> _Excerpted data_:
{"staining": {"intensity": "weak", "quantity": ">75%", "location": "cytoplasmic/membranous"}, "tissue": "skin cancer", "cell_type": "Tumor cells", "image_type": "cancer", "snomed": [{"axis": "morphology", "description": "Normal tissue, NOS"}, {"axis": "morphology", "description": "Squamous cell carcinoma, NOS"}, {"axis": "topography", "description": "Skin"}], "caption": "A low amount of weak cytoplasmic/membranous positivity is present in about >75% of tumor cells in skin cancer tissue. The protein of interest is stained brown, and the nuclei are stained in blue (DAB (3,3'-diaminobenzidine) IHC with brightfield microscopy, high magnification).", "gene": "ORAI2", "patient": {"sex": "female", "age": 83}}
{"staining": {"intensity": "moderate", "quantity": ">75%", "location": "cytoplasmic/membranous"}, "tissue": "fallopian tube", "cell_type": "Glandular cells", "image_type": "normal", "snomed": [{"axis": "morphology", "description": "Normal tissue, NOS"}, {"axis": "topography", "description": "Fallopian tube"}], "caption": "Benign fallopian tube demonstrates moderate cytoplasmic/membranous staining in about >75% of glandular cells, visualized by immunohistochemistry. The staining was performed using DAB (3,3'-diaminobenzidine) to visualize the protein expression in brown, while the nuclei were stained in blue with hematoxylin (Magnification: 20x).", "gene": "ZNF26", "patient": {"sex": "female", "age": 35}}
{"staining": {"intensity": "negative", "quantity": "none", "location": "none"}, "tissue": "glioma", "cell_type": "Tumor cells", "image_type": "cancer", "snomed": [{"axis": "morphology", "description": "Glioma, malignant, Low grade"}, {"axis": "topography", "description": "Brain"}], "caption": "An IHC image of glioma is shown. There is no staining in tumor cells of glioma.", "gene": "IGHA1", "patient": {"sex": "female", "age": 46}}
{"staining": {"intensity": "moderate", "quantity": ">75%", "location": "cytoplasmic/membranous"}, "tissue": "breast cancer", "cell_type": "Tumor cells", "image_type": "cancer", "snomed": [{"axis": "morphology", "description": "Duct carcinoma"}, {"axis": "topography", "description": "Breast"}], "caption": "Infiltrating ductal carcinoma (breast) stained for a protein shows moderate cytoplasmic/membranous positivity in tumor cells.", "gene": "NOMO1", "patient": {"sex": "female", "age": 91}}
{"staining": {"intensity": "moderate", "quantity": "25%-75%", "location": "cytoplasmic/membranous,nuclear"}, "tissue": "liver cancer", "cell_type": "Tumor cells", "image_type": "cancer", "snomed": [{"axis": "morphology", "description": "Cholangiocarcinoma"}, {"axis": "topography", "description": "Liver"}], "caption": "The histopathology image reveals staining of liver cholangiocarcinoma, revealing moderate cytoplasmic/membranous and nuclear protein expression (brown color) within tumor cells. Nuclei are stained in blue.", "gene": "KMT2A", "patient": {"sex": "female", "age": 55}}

> _Task to carry out_:
Output an exact copy of the listing.

> _Answer for the task_:
{"staining": {"intensity": "weak", "quantity": ">75%", "location": "cytoplasmic/membranous"}, "tissue": "skin cancer", "cell_type": "Tumor cells", "image_type": "cancer", "snomed": [{"axis": "morphology", "description": "Normal tissue, NOS"}, {"axis": "morphology", "description": "Squamous cell carcinoma, NOS"}, {"axis": "topography", "description": "Skin"}], "caption": "A low amount of weak cytoplasmic/membranous positivity is present in about >75% of tumor cells in skin cancer tissue. The protein of interest is stained brown, and the nuclei are stained in blue (DAB (3,3'-diaminobenzidine) IHC with brightfield microscopy, high magnification).", "gene": "ORAI2", "patient": {"sex": "female", "age": 83}}
{"staining": {"intensity": "moderate", "quantity": ">75%", "location": "cytoplasmic/membranous"}, "tissue": "fallopian tube", "cell_type": "Glandular cells", "image_type": "normal", "snomed": [{"axis": "morphology", "description": "Normal tissue, NOS"}, {"axis": "topography", "description": "Fallopian tube"}], "caption": "Benign fallopian tube demonstrates moderate cytoplasmic/membranous staining in about >75% of glandular cells, visualized by immunohistochemistry. The staining was performed using DAB (3,3'-diaminobenzidine) to visualize the protein expression in brown, while the nuclei were stained in blue with hematoxylin (Magnification: 20x).", "gene": "ZNF26", "patient": {"sex": "female", "age": 35}}
{"staining": {"intensity": "negative", "quantity": "none", "location": "none"}, "tissue": "glioma", "cell_type": "Tumor cells", "image_type": "cancer", "snomed": [{"axis": "morphology", "description": "Glioma, malignant, Low grade"}, {"axis": "topography", "description": "Brain"}], "caption": "An IHC image of glioma is shown. There is no staining in tumor cells of glioma.", "gene": "IGHA1", "patient": {"sex": "female", "age": 46}}
{"staining": {"intensity": "moderate", "quantity": ">75%", "location": "cytoplasmic/membranous"}, "tissue": "breast cancer", "cell_type": "Tumor cells", "image_type": "cancer", "snomed": [{"axis": "morphology", "description": "Duct carcinoma"}, {"axis": "topography", "description": "Breast"}], "caption": "Infiltrating ductal carcinoma (breast) stained for a protein shows moderate cytoplasmic/membranous positivity in tumor cells.", "gene": "NOMO1", "patient": {"sex": "female", "age": 91}}
{"staining": {"intensity": "moderate", "quantity": "25%-75%", "location": "cytoplasmic/membranous,nuclear"}, "tissue": "liver cancer", "cell_type": "Tumor cells", "image_type": "cancer", "snomed": [{"axis": "morphology", "description": "Cholangiocarcinoma"}, {"axis": "topography", "description": "Liver"}], "caption": "The histopathology image reveals staining of liver cholangiocarcinoma, revealing moderate cytoplasmic/membranous and nuclear protein expression (brown color) within tumor cells. Nuclei are stained in blue.", "gene": "KMT2A", "patient": {"sex": "female", "age": 55}}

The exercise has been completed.